▶ [PROVIDED RECORDS]
▽
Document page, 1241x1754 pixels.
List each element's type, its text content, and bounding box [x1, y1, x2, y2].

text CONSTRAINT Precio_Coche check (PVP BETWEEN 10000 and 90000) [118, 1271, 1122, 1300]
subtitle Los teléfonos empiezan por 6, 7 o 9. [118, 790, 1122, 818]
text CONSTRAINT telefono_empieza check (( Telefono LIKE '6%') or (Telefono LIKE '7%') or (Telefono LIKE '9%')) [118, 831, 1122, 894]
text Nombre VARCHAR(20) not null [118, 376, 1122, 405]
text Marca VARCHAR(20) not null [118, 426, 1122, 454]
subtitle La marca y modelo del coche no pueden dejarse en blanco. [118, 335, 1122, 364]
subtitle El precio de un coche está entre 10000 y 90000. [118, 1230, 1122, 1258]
△
▽
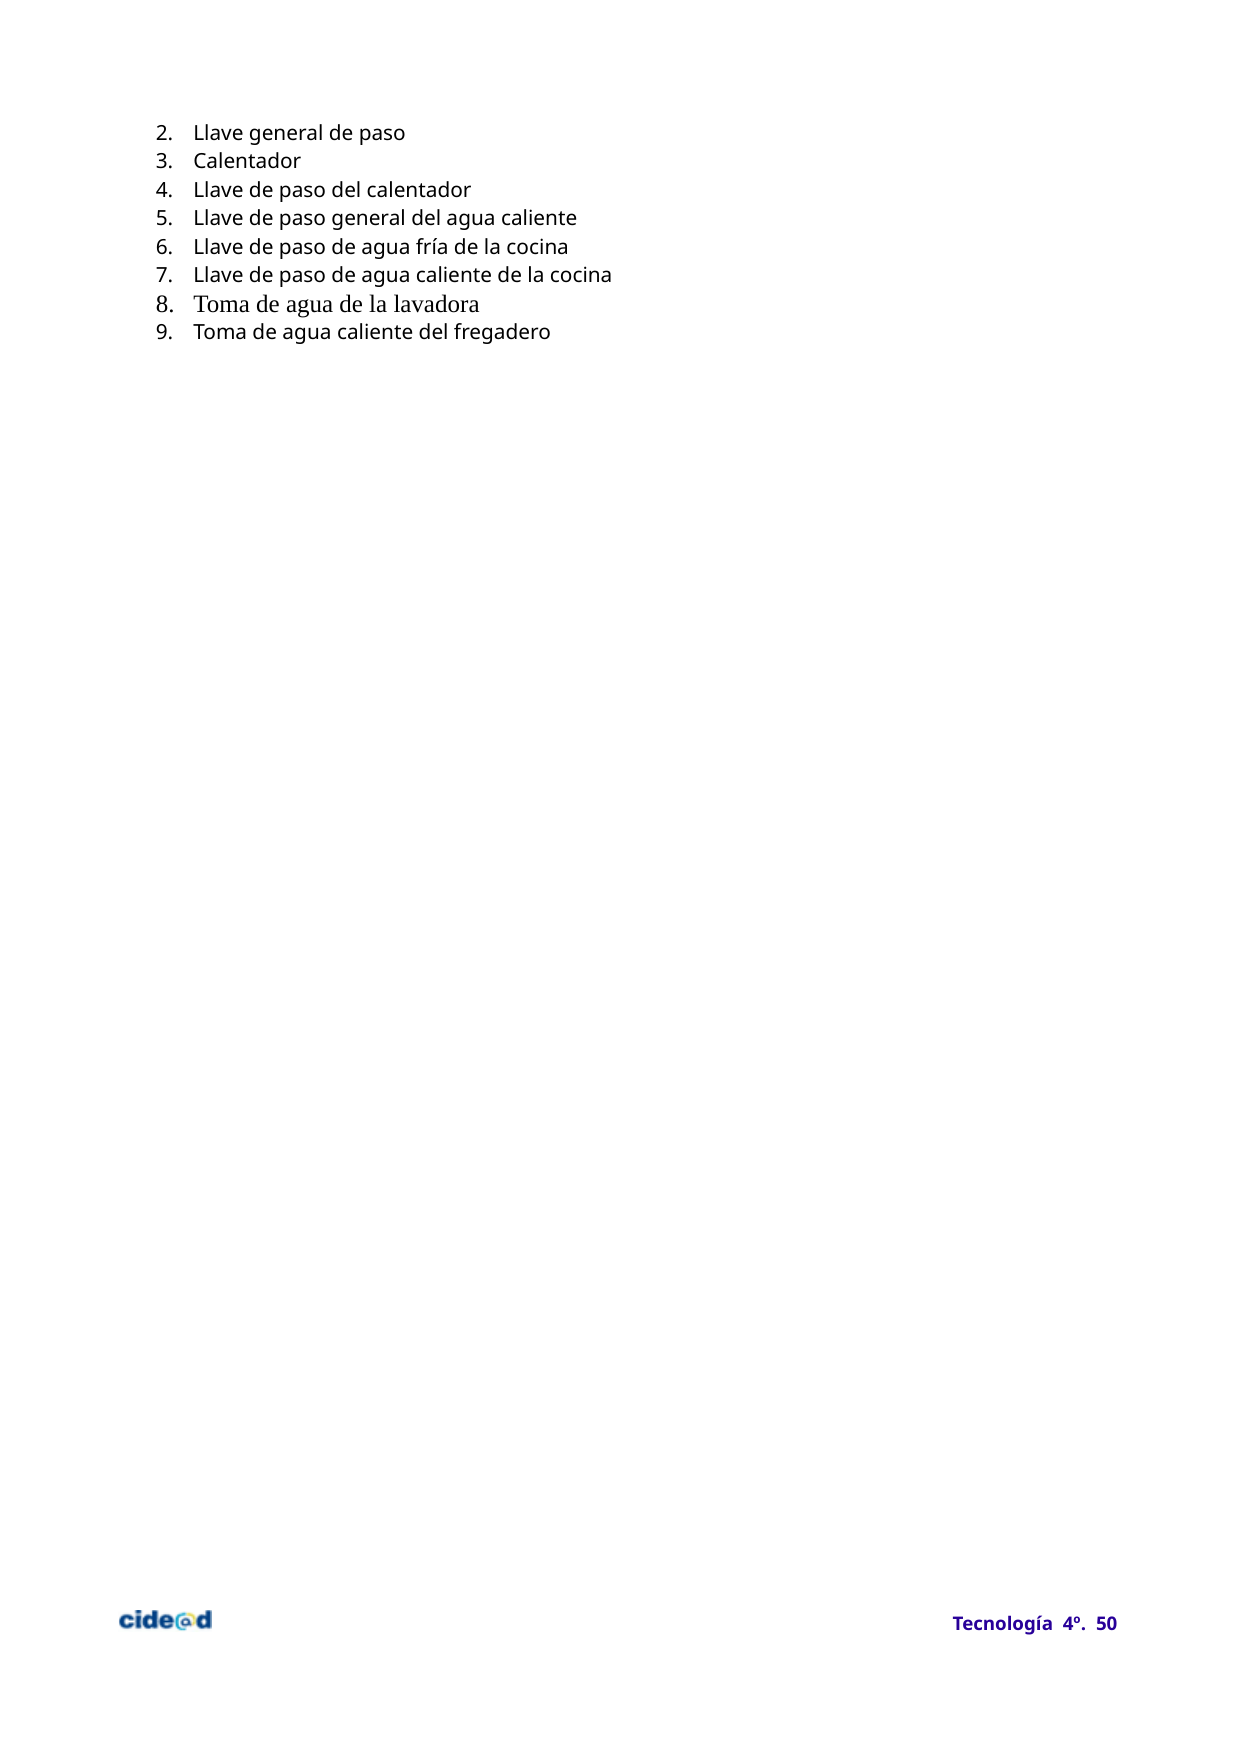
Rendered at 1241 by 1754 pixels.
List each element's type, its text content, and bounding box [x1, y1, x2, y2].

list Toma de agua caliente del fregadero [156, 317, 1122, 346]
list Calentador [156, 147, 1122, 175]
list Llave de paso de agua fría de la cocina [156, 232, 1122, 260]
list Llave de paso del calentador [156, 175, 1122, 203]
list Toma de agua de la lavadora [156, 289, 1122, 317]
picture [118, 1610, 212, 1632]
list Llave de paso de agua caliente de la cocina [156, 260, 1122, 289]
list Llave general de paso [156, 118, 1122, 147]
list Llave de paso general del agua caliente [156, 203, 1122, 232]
△
▶ [OBJECTIVE] Lay out the data from the line containing "Document page, 1241x1754 pixels." through the line containing "subtitle El precio", both included, as a numbered list with blank lines left out.

▶ [EXERCISE OUTPUT]
1. Document page, 1241x1754 pixels.
2. List each element's type, its text content, and bounding box [x1, y1, x2, y2].
3. text CONSTRAINT Precio_Coche check (PVP BETWEEN 10000 and 90000) [118, 1271, 1122, 1300]
4. subtitle Los teléfonos empiezan por 6, 7 o 9. [118, 790, 1122, 818]
5. text CONSTRAINT telefono_empieza check (( Telefono LIKE '6%') or (Telefono LIKE '7%') or (Telefono LIKE '9%')) [118, 831, 1122, 894]
6. text Nombre VARCHAR(20) not null [118, 376, 1122, 405]
7. text Marca VARCHAR(20) not null [118, 426, 1122, 454]
8. subtitle La marca y modelo del coche no pueden dejarse en blanco. [118, 335, 1122, 364]
9. subtitle El precio de un coche está entre 10000 y 90000. [118, 1230, 1122, 1258]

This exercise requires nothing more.